→ WHAT IS NEEDED
Your task is to return the line containing "RECT 4.400 16.640 46.000 18.040 ;" and each line after it through the end of the entries, exactly, with no other lines.

→ DATA EXTRACT
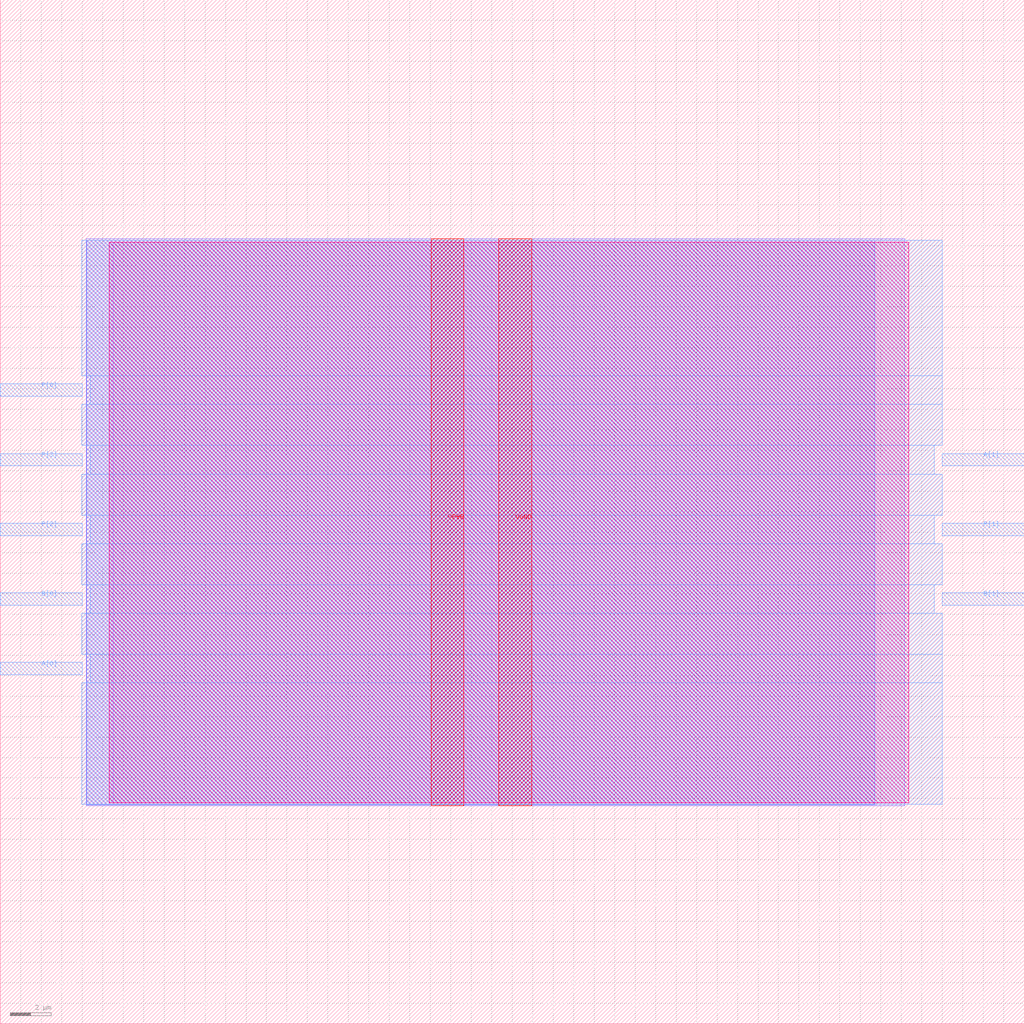
<source format=lef>
VERSION 5.7 ;
  NOWIREEXTENSIONATPIN ON ;
  DIVIDERCHAR "/" ;
  BUSBITCHARS "[]" ;
MACRO SARSA_RUIDO_VENTAJA_e5
  CLASS BLOCK ;
  FOREIGN SARSA_RUIDO_VENTAJA_e5 ;
  ORIGIN 0.000 0.000 ;
  SIZE 50.000 BY 50.000 ;
  PIN A[0]
    DIRECTION INPUT ;
    USE SIGNAL ;
    ANTENNAGATEAREA 0.196500 ;
    PORT
      LAYER met3 ;
        RECT 0.000 17.040 4.000 17.640 ;
    END
  END A[0]
  PIN A[1]
    DIRECTION INPUT ;
    USE SIGNAL ;
    ANTENNAGATEAREA 0.196500 ;
    PORT
      LAYER met3 ;
        RECT 46.000 27.240 50.000 27.840 ;
    END
  END A[1]
  PIN B[0]
    DIRECTION INPUT ;
    USE SIGNAL ;
    ANTENNAGATEAREA 0.196500 ;
    PORT
      LAYER met3 ;
        RECT 0.000 20.440 4.000 21.040 ;
    END
  END B[0]
  PIN B[1]
    DIRECTION INPUT ;
    USE SIGNAL ;
    ANTENNAGATEAREA 0.126000 ;
    PORT
      LAYER met3 ;
        RECT 46.000 20.440 50.000 21.040 ;
    END
  END B[1]
  PIN P[0]
    DIRECTION OUTPUT ;
    USE SIGNAL ;
    ANTENNADIFFAREA 0.445500 ;
    PORT
      LAYER met3 ;
        RECT 0.000 30.640 4.000 31.240 ;
    END
  END P[0]
  PIN P[1]
    DIRECTION OUTPUT ;
    USE SIGNAL ;
    ANTENNADIFFAREA 0.445500 ;
    PORT
      LAYER met3 ;
        RECT 46.000 23.840 50.000 24.440 ;
    END
  END P[1]
  PIN P[2]
    DIRECTION OUTPUT ;
    USE SIGNAL ;
    ANTENNADIFFAREA 0.445500 ;
    PORT
      LAYER met3 ;
        RECT 0.000 23.840 4.000 24.440 ;
    END
  END P[2]
  PIN P[3]
    DIRECTION OUTPUT ;
    USE SIGNAL ;
    ANTENNADIFFAREA 0.445500 ;
    PORT
      LAYER met3 ;
        RECT 0.000 27.240 4.000 27.840 ;
    END
  END P[3]
  PIN VGND
    DIRECTION INOUT ;
    USE GROUND ;
    PORT
      LAYER met4 ;
        RECT 24.340 10.640 25.940 38.320 ;
    END
  END VGND
  PIN VPWR
    DIRECTION INOUT ;
    USE POWER ;
    PORT
      LAYER met4 ;
        RECT 21.040 10.640 22.640 38.320 ;
    END
  END VPWR
  OBS
      LAYER nwell ;
        RECT 5.330 10.795 44.350 38.165 ;
      LAYER li1 ;
        RECT 5.520 10.795 44.160 38.165 ;
      LAYER met1 ;
        RECT 4.210 10.640 44.160 38.320 ;
      LAYER met2 ;
        RECT 4.230 10.695 42.690 38.265 ;
      LAYER met3 ;
        RECT 3.990 31.640 46.000 38.245 ;
        RECT 4.400 30.240 46.000 31.640 ;
        RECT 3.990 28.240 46.000 30.240 ;
        RECT 4.400 26.840 45.600 28.240 ;
        RECT 3.990 24.840 46.000 26.840 ;
        RECT 4.400 23.440 45.600 24.840 ;
        RECT 3.990 21.440 46.000 23.440 ;
        RECT 4.400 20.040 45.600 21.440 ;
        RECT 3.990 18.040 46.000 20.040 ;
        RECT 4.400 16.640 46.000 18.040 ;
        RECT 3.990 10.715 46.000 16.640 ;
  END
END SARSA_RUIDO_VENTAJA_e5
END LIBRARY


</source>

→ COMPLETED TASK
        RECT 4.400 16.640 46.000 18.040 ;
        RECT 3.990 10.715 46.000 16.640 ;
  END
END SARSA_RUIDO_VENTAJA_e5
END LIBRARY


</source>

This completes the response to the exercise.